Collision Resolution



In this lesson we will discuss several collision resolution strategies. The key thing in hashing is to find an easy to compute hash function. However, collisions cannot be avoided. Here we discuss three strategies of dealing with collisions, linear probing, quadratic probing and separate chaining.


Linear Probing

Suppose that a key hashes into a position that is already occupied. The simplest strategy is to look for the next available position to place the item. Suppose we have a set of hash codes consisting of {89, 18, 49, 58, 9} and we need to place them into a table of size 10. The following table demonstrates this process.

Table Courtesy of Weiss Data Structures Book


The first collision occurs when 49 hashes to the same location with index 9. Since 89 occupies the A[9], we need to place 49 to the next available position.

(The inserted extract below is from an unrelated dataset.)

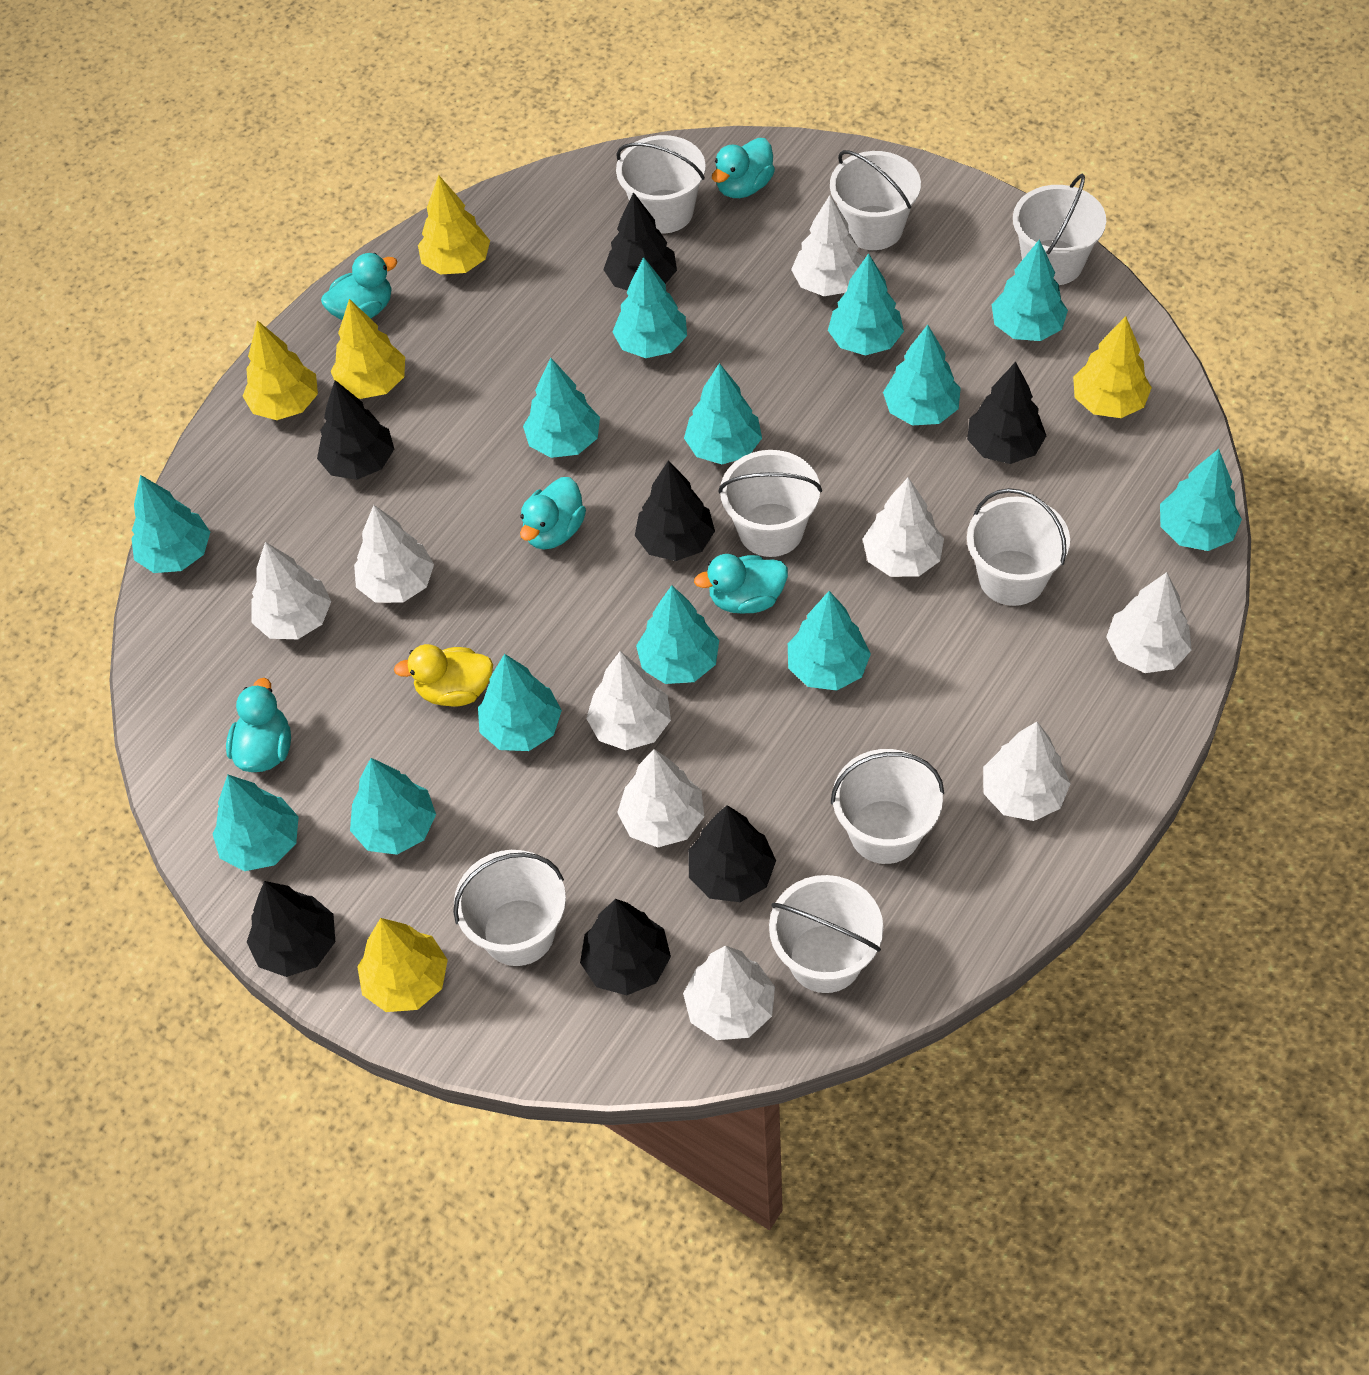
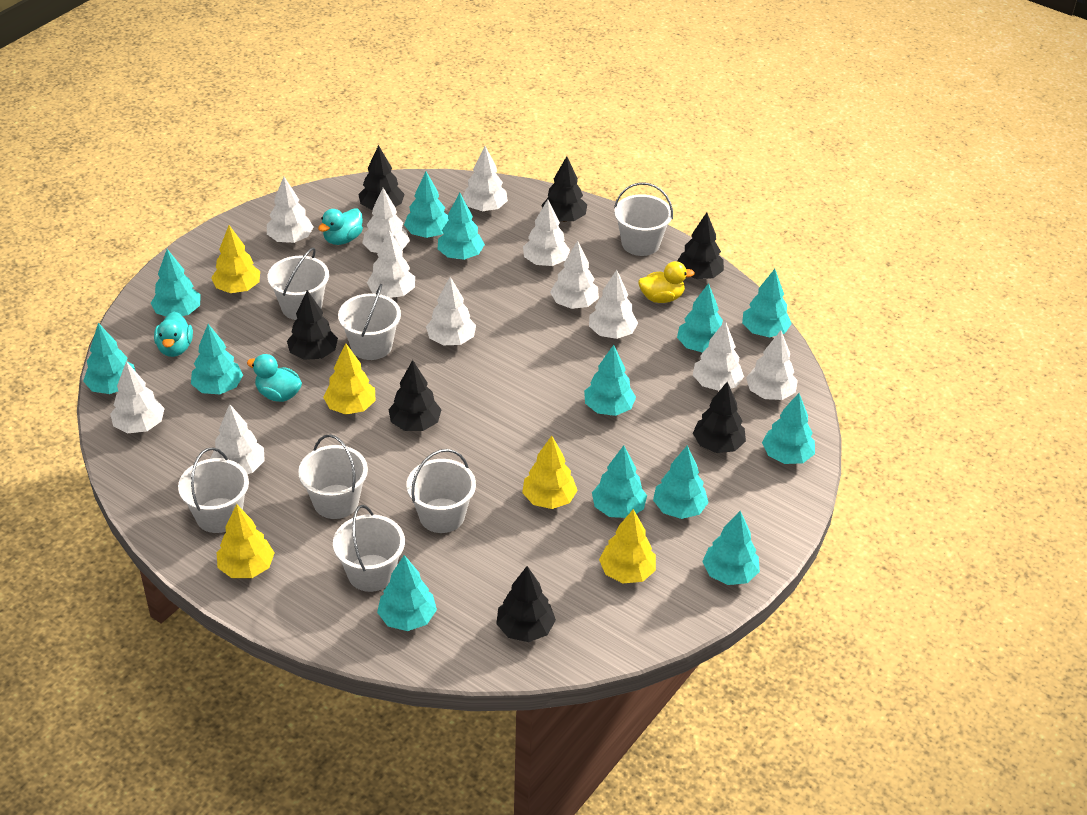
turquoise duck: 5 -> 3
white bucket: 8 -> 7
white tree: 9 -> 12

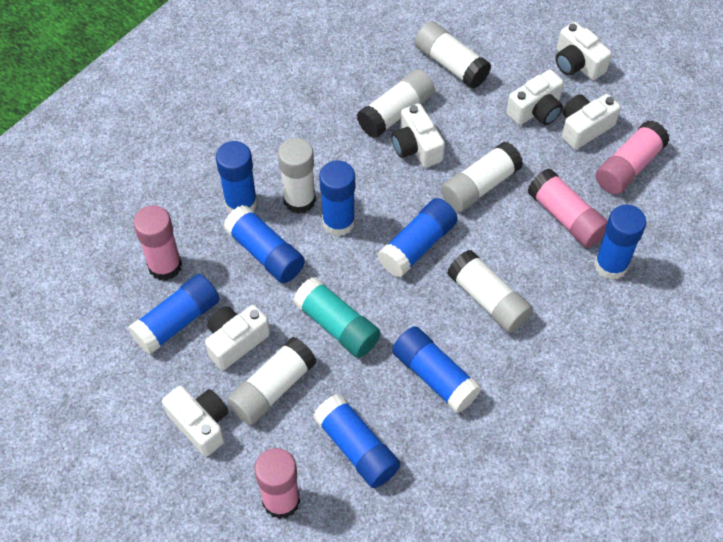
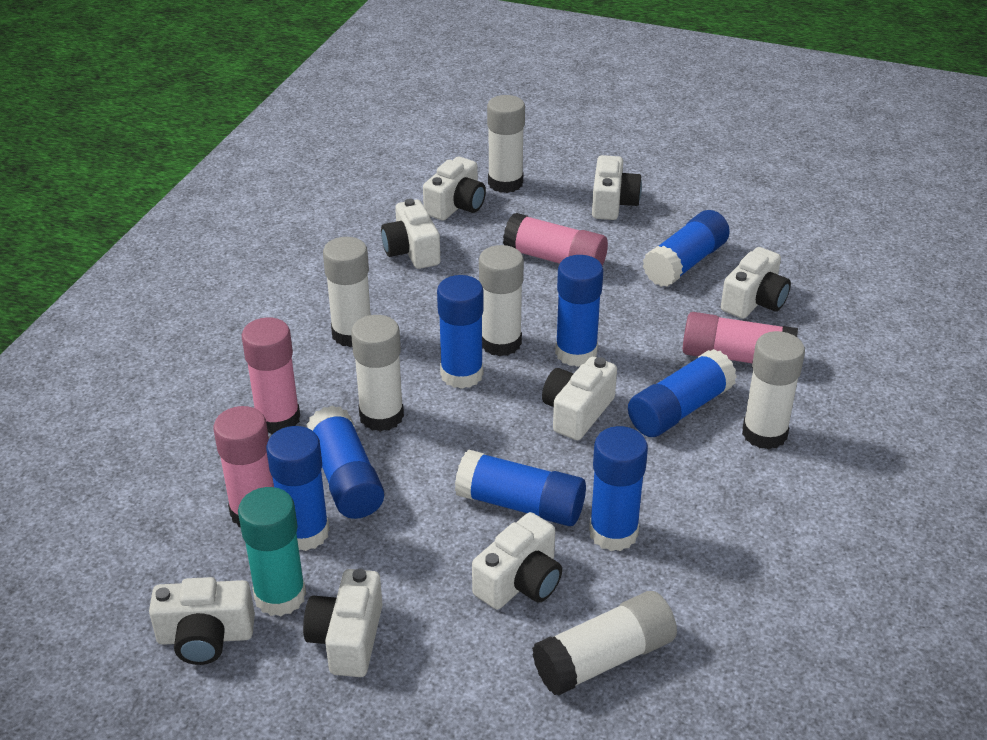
white camera: 6 -> 8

Considering the array as circular, the next available position is 0. That is (9+1) mod 10. So we place 49 in A[0]. Several more collisions occur in this simple example and in each case we keep looking to find the next available location in the array to place the element. Now if we need to find the element, say for example, 49, we first compute the hash code (9), and look in A[9]. Since we do not find it there, we look in A[(9+1) % 10] = A[0], we find it there and we are done. So what if we are looking for 79? First we compute hashcode of 79 = 9. We probe in A[9], A[(9+1)%10]=A[0], A[(9+2)%10]=A[1], A[(9+3)%10]=A[2], A[(9+4)%10]=A[3] etc. Since A[3] = null, we do know that 79 could not exists in the set.



Lazy Deletion

When collisions are resolved using linear probing, we need to be careful about removing elements from the table as it may leave holes in the table. One strategy is to do what’s called “lazy deletion”. That is, not to delete the element, but place a marker in the place to indicate that an element that was there is now removed. In other words, we leave the “dead body” there, even though it is not part of the data set anymore. So when we are looking for things, we jump over the “dead bodies” until we find the element or we run into a null cell. One drawback in this approach is that, if there are many removals (many “dead bodies”), we leave a lot of places marked as “unavailable” in the array. So this could lead to a lot of wasted spaces. Also we may have to frequently resize the table to find more space. However, considering space is cheap, “lazy deletion” is still a good strategy.  The following figure shows the lazy deletion process.

Clustering in Linear Probing

One problem in linear probing is that clustering could develop if many of the objects have hashed into places that are closer to each other. If the linear probing process takes long due to clustering, any advantage gained by O(1) lookups and updates can be erased. One strategy is to resize the table, when the load factor of the table exceeds 0.7. The load factor of the table is defined as number of occupied places in the table divided by the table size. The following image shows a good key distribution with little clustering and clustering developed when linear probing is used for a table of load factor 0.7.



Table Courtesy of Weiss Data Structures Book


Quadratic Probing

Although linear probing is a simple process where it is easy to compute the next available location, linear probing also leads to some clustering when keys are computed to closer values. Therefore we define a new process of Quadratic probing that provides a better distribution of keys when collisions occur. In quadratic probing,  if the hash value is K , then the next location is computed using the sequence K + 1, K + 4, K + 9 etc..

The following table shows the collision resolution using quadratic probing.




Separate Chaining

The last strategy we discuss is the idea of separate chaining. The idea here is to resolve a collision by creating a linked list of elements as shown below.




In the picture above the objects, “As”, “foo”, and “bar” all hash to the same location in the table, that is A[0]. So we create a list of all the elements that hash into that location. Similarly, all other lists indicate keys that were hashed into the same location. Obviously a good hash function is needed so that keys can be evenly distributed. Because any uneven distribution of keys will neutralize any advantage gained by the concept of hashing. Also we must note that separate chaining requires dynamic memory management (using pointers) that may not be available in some programming languages. Also manipulating a list using pointers is generally more complicated than using a simple array.